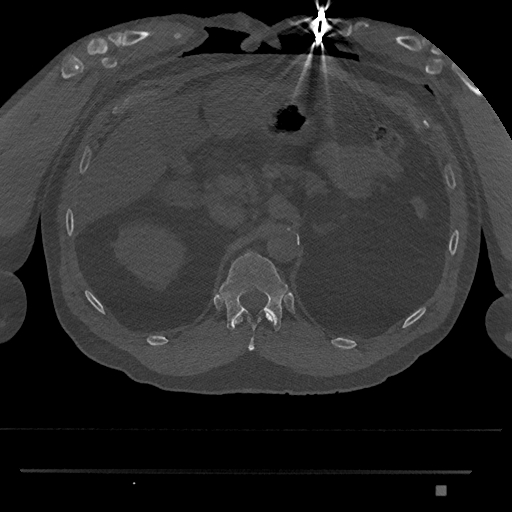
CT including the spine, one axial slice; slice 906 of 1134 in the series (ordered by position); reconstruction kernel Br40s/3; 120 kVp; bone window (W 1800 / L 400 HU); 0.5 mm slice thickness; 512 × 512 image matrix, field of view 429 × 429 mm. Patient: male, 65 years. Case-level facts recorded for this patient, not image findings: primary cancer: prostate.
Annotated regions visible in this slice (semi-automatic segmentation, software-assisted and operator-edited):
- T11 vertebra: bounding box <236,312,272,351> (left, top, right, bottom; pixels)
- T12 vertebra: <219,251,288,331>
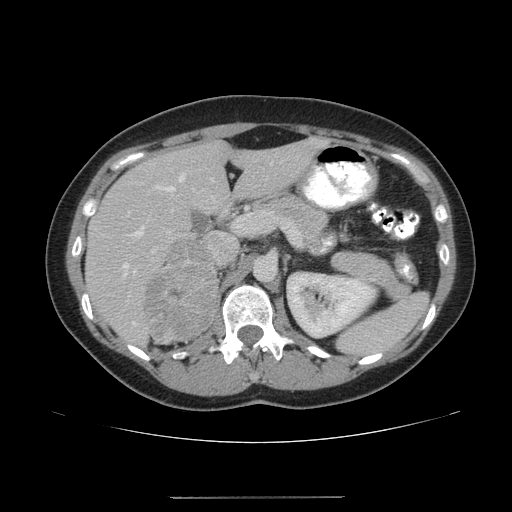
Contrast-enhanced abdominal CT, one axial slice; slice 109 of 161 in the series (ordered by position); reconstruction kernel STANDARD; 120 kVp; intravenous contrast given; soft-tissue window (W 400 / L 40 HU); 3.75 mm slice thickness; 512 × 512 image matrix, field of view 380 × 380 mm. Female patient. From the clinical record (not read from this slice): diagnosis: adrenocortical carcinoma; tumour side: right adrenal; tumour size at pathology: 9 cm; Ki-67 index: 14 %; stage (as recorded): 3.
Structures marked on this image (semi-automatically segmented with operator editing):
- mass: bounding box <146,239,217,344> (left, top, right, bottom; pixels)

____

The answer must be an exact reproduction of the records, with every picture left out.

CT including the spine, one axial slice; slice 906 of 1134 in the series (ordered by position); reconstruction kernel Br40s/3; 120 kVp; bone window (W 1800 / L 400 HU); 0.5 mm slice thickness; 512 × 512 image matrix, field of view 429 × 429 mm. Patient: male, 65 years. Case-level facts recorded for this patient, not image findings: primary cancer: prostate.
Annotated regions visible in this slice (semi-automatic segmentation, software-assisted and operator-edited):
- T11 vertebra: bounding box <236,312,272,351> (left, top, right, bottom; pixels)
- T12 vertebra: <219,251,288,331>
Contrast-enhanced abdominal CT, one axial slice; slice 109 of 161 in the series (ordered by position); reconstruction kernel STANDARD; 120 kVp; intravenous contrast given; soft-tissue window (W 400 / L 40 HU); 3.75 mm slice thickness; 512 × 512 image matrix, field of view 380 × 380 mm. Female patient. From the clinical record (not read from this slice): diagnosis: adrenocortical carcinoma; tumour side: right adrenal; tumour size at pathology: 9 cm; Ki-67 index: 14 %; stage (as recorded): 3.
Structures marked on this image (semi-automatically segmented with operator editing):
- mass: bounding box <146,239,217,344> (left, top, right, bottom; pixels)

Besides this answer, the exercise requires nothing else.